The 2018 tax deadline is barreling ever closer, which means that you are no doubt laser-focused on filing for the year, if you haven’t already. The fact that it is still early in the year means it is also the perfect time to reassess your organizational methods to help make 2019’s tax season a bit less stressful.
Know your dates
While April 15th is the tax date that rightfully gets the most attention, it is just one of four dates on which you will need to submit your quarterly taxes if you are self-employed or a small business owner. This might be a surprise if you’ve been used to the once-a-year tax deadline, but with the right preparation, it is a system to which you should be able to adapt quite easily.
According to the Internal Revenue Service, individuals will need to file quarterly taxes if they are an independent contractor; a sole proprietor in trade; a member of an LLC or other such business partnership; or run their own full- or part-time business. Once every quarter — specifically, on the 15th of January, April, June and September — you will need to estimate your expected tax payment for a full year and pay one fourth of it.
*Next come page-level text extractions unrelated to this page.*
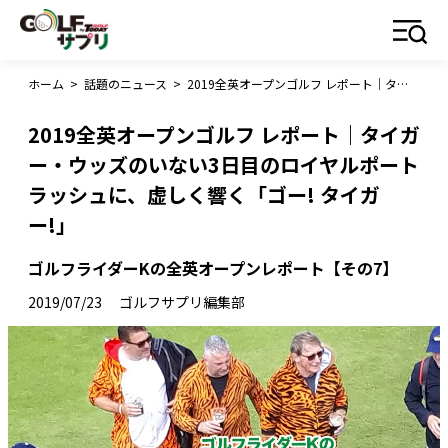
ホーム
>
話題のニュース
>
2019全英オープンゴルフ レポート｜タイガー・ウッズのいない3日目のロイヤルポートラッシュに、虚しく響く「ゴー! タイガー!」
2019全英オープンゴルフ レポート｜タイガ
ー・ウッズのいない3日目のロイヤルポート
ラッシュに、虚しく響く「ゴー! タイガ
ー!」
ゴルフライダーKの全英オープンレポート【その7】
2019/07/23
ゴルフサプリ編集部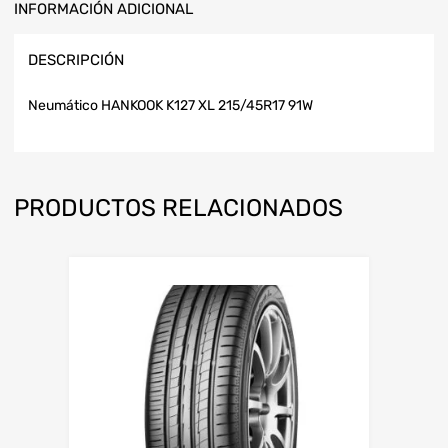
INFORMACIÓN ADICIONAL
DESCRIPCIÓN
Neumático HANKOOK K127 XL 215/45R17 91W
PRODUCTOS RELACIONADOS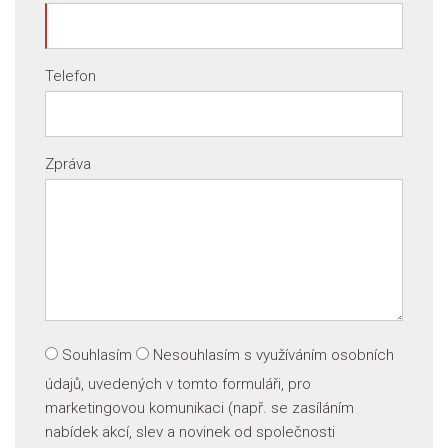
Telefon
Zpráva
Souhlasím
Nesouhlasím
s využíváním osobních
údajů, uvedených v tomto formuláři, pro
marketingovou komunikaci (např. se zasíláním
nabídek akcí, slev a novinek od společnosti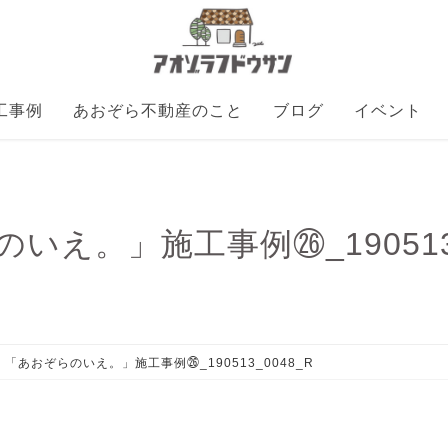
工事例
あおぞら不動産のこと
ブログ
イベント
いえ。」施工事例㉖_190513_
「あおぞらのいえ。」施工事例㉖_190513_0048_R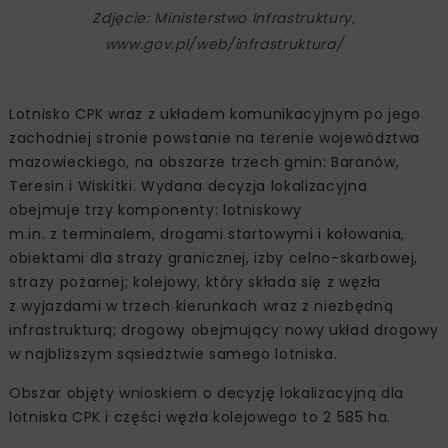
Zdjęcie: Ministerstwo Infrastruktury,
www.gov.pl/web/infrastruktura/
Lotnisko CPK wraz z układem komunikacyjnym po jego
zachodniej stronie powstanie na terenie województwa
mazowieckiego, na obszarze trzech gmin: Baranów,
Teresin i Wiskitki. Wydana decyzja lokalizacyjna
obejmuje trzy komponenty: lotniskowy
m.in. z terminalem, drogami startowymi i kołowania,
obiektami dla straży granicznej, izby celno-skarbowej,
straży pożarnej; kolejowy, który składa się z węzła
z wyjazdami w trzech kierunkach wraz z niezbędną
infrastrukturą; drogowy obejmujący nowy układ drogowy
w najbliższym sąsiedztwie samego lotniska.
Obszar objęty wnioskiem o decyzję lokalizacyjną dla
lotniska CPK i części węzła kolejowego to 2 585 ha.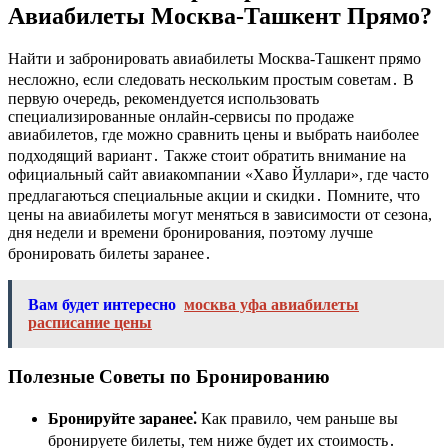
Авиабилеты Москва-Ташкент Прямо?
Найти и забронировать авиабилеты Москва-Ташкент прямо
несложно, если следовать нескольким простым советам․ В
первую очередь, рекомендуется использовать
специализированные онлайн-сервисы по продаже
авиабилетов, где можно сравнить цены и выбрать наиболее
подходящий вариант․ Также стоит обратить внимание на
официальный сайт авиакомпании «Хаво Йуллари», где часто
предлагаються специальные акции и скидки․ Помните, что
цены на авиабилеты могут меняться в зависимости от сезона,
дня недели и времени бронирования, поэтому лучше
бронировать билеты заранее․
Вам будет интересно
москва уфа авиабилеты
расписание цены
Полезные Советы по Бронированию
Бронируйте заранее⁚
Как правило, чем раньше вы
бронируете билеты, тем ниже будет их стоимость․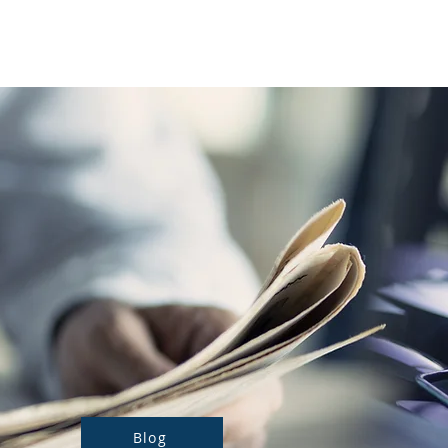
Notre actualité
Nos prestations
Blog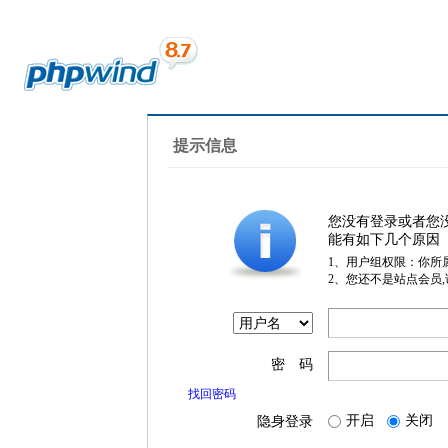
提示信息
您没有登录或者您
能有如下几个原因
1、用户组权限：你所
2、您还不是站点会员
密 码
找回密码
开启
关闭
隐身登录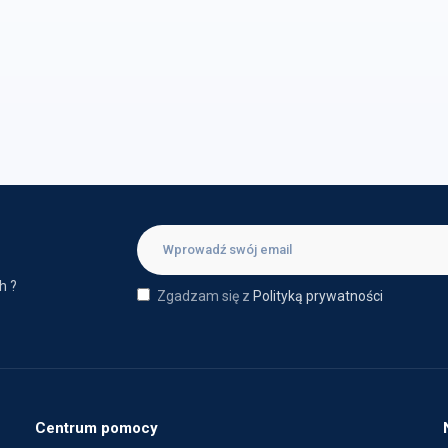
h ?
Zgadzam się z
Polityką prywatności
Centrum pomocy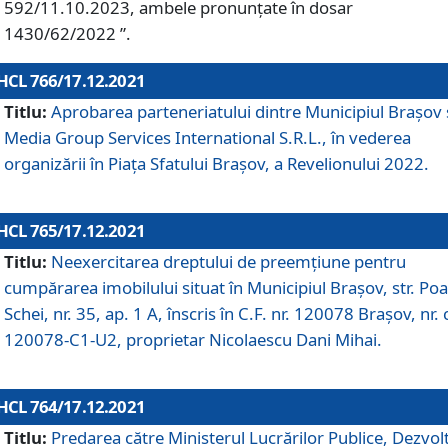
592/11.10.2023, ambele pronunțate în dosar
1430/62/2022 ”.
HCL 766/17.12.2021
Titlu:
Aprobarea parteneriatului dintre Municipiul Brașov 
Media Group Services International S.R.L., în vederea
organizării în Piața Sfatului Brașov, a Revelionului 2022.
HCL 765/17.12.2021
Titlu:
Neexercitarea dreptului de preemţiune pentru
cumpărarea imobilului situat în Municipiul Braşov, str. Poa
Schei, nr. 35, ap. 1 A, înscris în C.F. nr. 120078 Brașov, nr. 
120078-C1-U2, proprietar Nicolaescu Dani Mihai.
HCL 764/17.12.2021
Titlu:
Predarea către Ministerul Lucrărilor Publice, Dezvolt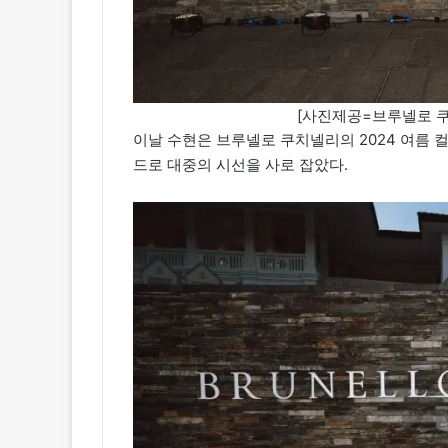
[사진제공=브루넬로 쿠치넬
이날 수현은 브루넬로 쿠치넬리의 2024 여름
드로 대중의 시선을 사로 잡았다.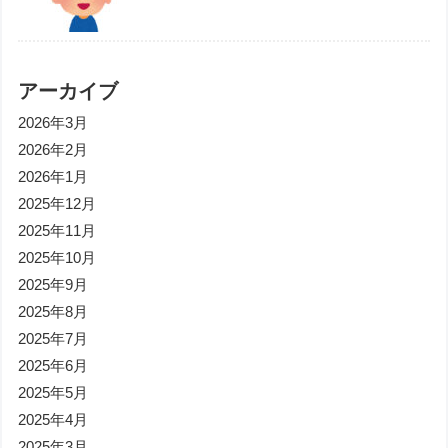
アーカイブ
2026年3月
2026年2月
2026年1月
2025年12月
2025年11月
2025年10月
2025年9月
2025年8月
2025年7月
2025年6月
2025年5月
2025年4月
2025年3月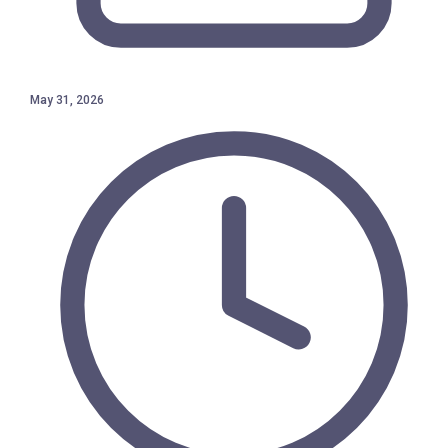
May 31, 2026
This makes it all the more imperative to have your necessary documents easily accessible and conveniently located the entire year.
Have an effective filing system
No greater necessary component exists for keeping your business organized than having a dedicated filing system for your important documents, both tax-related and not. A successful filing system will have clearly labeled and coherently organized folders, containing everything from current business receipts to tax documents spanning the past seven years.
A good filing system, however, is about more than just keeping your papers in folders. Marjorie Adams, business process and systems expert at Fourlane and member of the Forbes Finance Council, recommends using accounting software to keep copies of all necessary receipts. Intuit adds that the potential for paper receipts and documents to wear down or become damaged should be encouragement to scan everything and save it as a PDF file. These should then in turn be backed up on physical external drives or in a protected cloud. Still, if you prefer physical documentation, you can apply the same logic by printing off secondary copies of all important paperwork.
Mark J. Kohler, CPA and author of “The Tax and Legal Playbook,” writes for Entrepreneur that the importance of saving all receipts related to your business “cannot be overstated.” This refutes the ideas of the “Cohen Rule,” which allows business-related expenses to be deducted if there is no receipt present so long as you have “other credible evidence,” and IRS Publication 463’s exception that documentation is not needed for any expense other than lodging that is less than $75. Keeping every receipt — no matter how great or small — is the one surefire way to guarantee that the IRS do not come calling over any perceived discrepancies.
Taxes can be and often are sources of great stress for individuals and business-owners alike. If you feel like your grasp on your obligations is more tenuous than you would prefer, do not hesitate to seek out the help of a tax professional. They’ll give you all the insight you need to improve your organizational skills for the years ahead, and they’ll provide the peace of mind that allows you to focus more of your energy on the growth of your business.